*Excerpted data*:
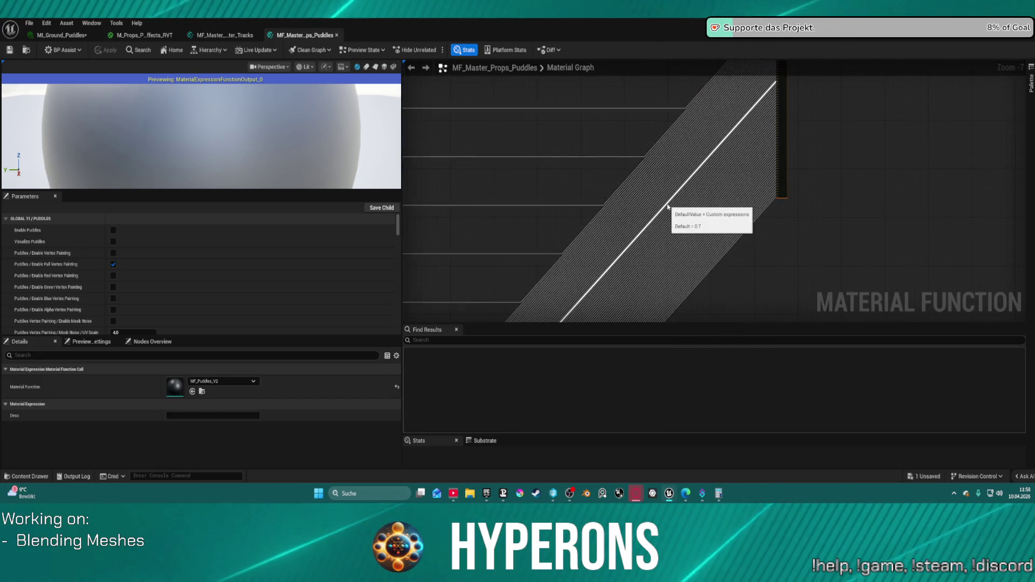
{"action": "scroll", "coordinate": [668, 207], "scroll_direction": "down", "scroll_amount": 5}
{"action": "mouse_move", "coordinate": [668, 205]}
{"action": "left_mouse_down"}
{"action": "mouse_move", "coordinate": [730, 166]}
{"action": "mouse_move", "coordinate": [1027, 199]}
{"action": "mouse_move", "coordinate": [843, 229]}
{"action": "mouse_move", "coordinate": [763, 279]}
{"action": "left_mouse_up"}
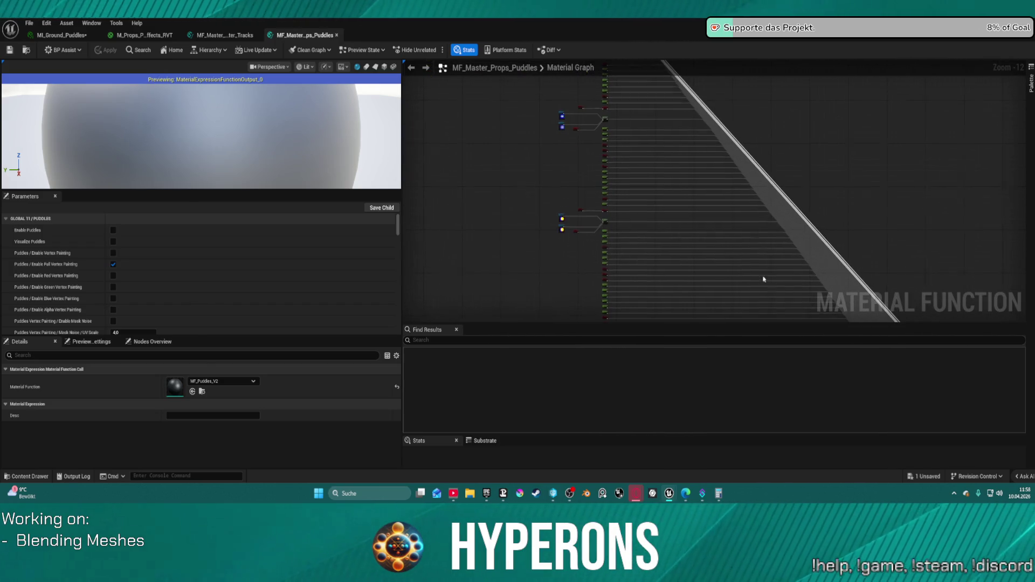
{"action": "scroll", "coordinate": [642, 199], "scroll_direction": "up", "scroll_amount": 9}
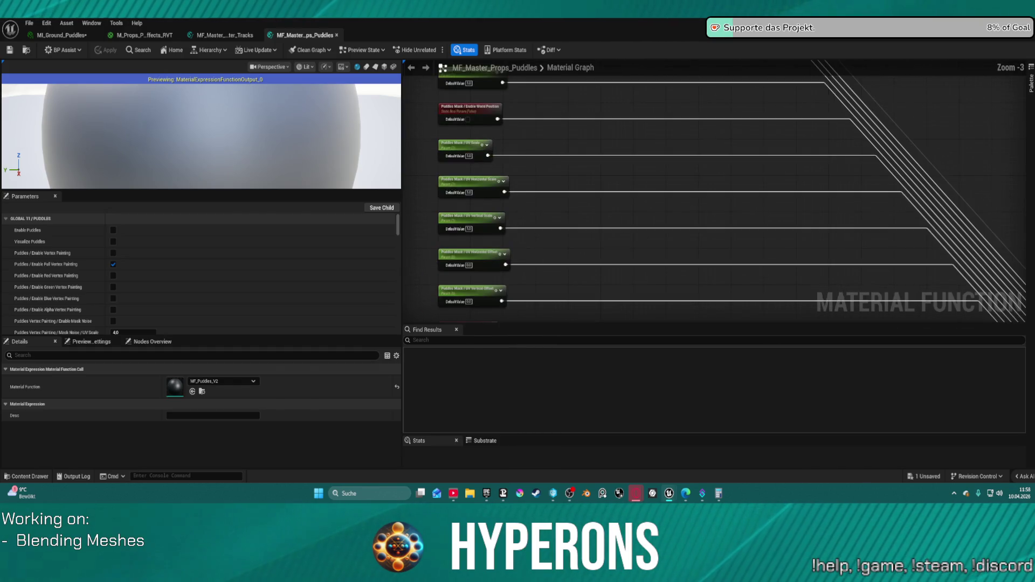
{"action": "left_click_drag", "start_coordinate": [568, 171], "coordinate": [557, 346]}
{"action": "scroll", "coordinate": [549, 312], "scroll_direction": "down", "scroll_amount": 5}
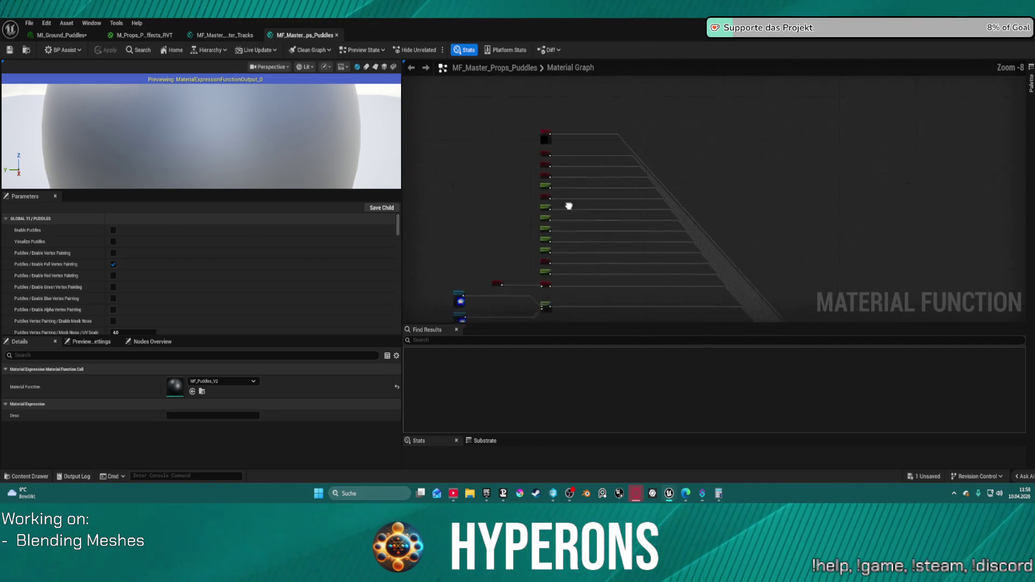
{"action": "mouse_move", "coordinate": [593, 162]}
{"action": "left_mouse_down"}
{"action": "mouse_move", "coordinate": [592, 270]}
{"action": "mouse_move", "coordinate": [572, 302]}
{"action": "mouse_move", "coordinate": [610, 308]}
{"action": "mouse_move", "coordinate": [609, 292]}
{"action": "mouse_move", "coordinate": [522, 299]}
{"action": "mouse_move", "coordinate": [771, 269]}
{"action": "mouse_move", "coordinate": [819, 253]}
{"action": "mouse_move", "coordinate": [513, 226]}
{"action": "mouse_move", "coordinate": [694, 139]}
{"action": "left_mouse_up"}
{"action": "mouse_move", "coordinate": [862, 114]}
{"action": "left_mouse_down"}
{"action": "mouse_move", "coordinate": [728, 121]}
{"action": "mouse_move", "coordinate": [794, 129]}
{"action": "mouse_move", "coordinate": [776, 97]}
{"action": "mouse_move", "coordinate": [744, 108]}
{"action": "left_mouse_up"}
{"action": "scroll", "coordinate": [636, 262], "scroll_direction": "up", "scroll_amount": 8}
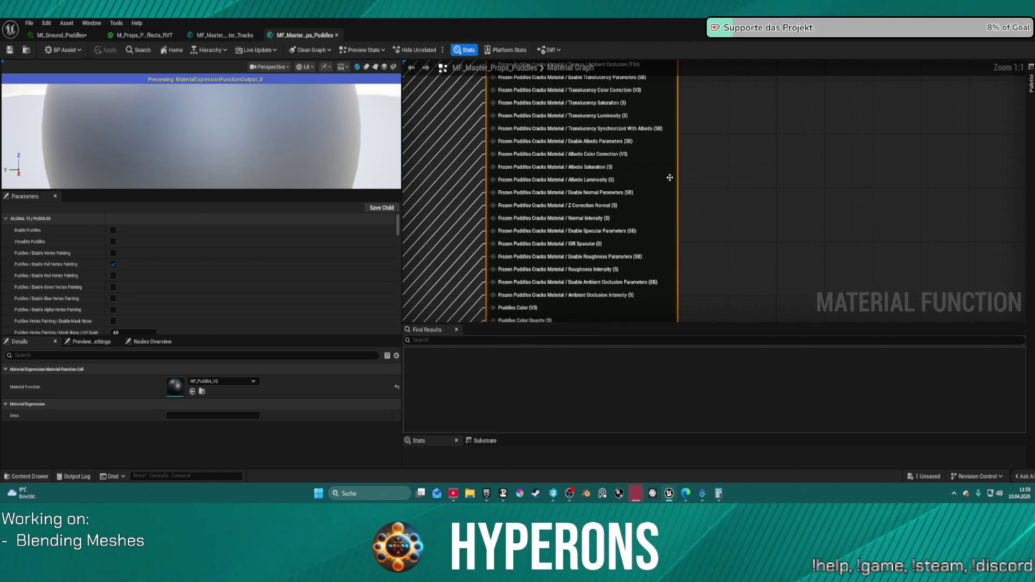
{"action": "right_click", "coordinate": [656, 164]}
{"action": "left_click", "coordinate": [651, 153]}
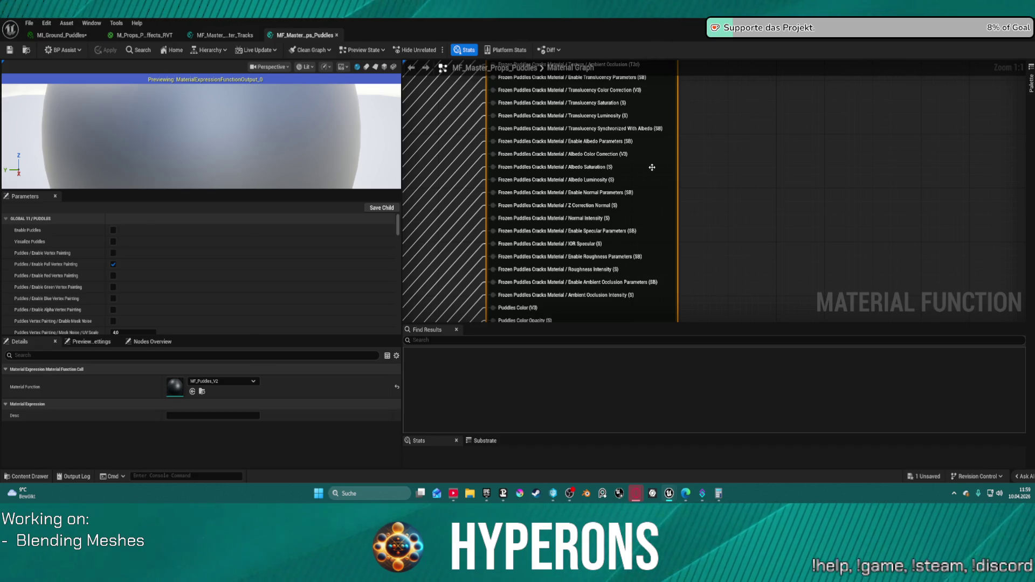
{"action": "double_click", "coordinate": [651, 167]}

*The task*: Work out how many lines in the data above contain the word "scroll" and respond with that number only.

*Expected output*: 4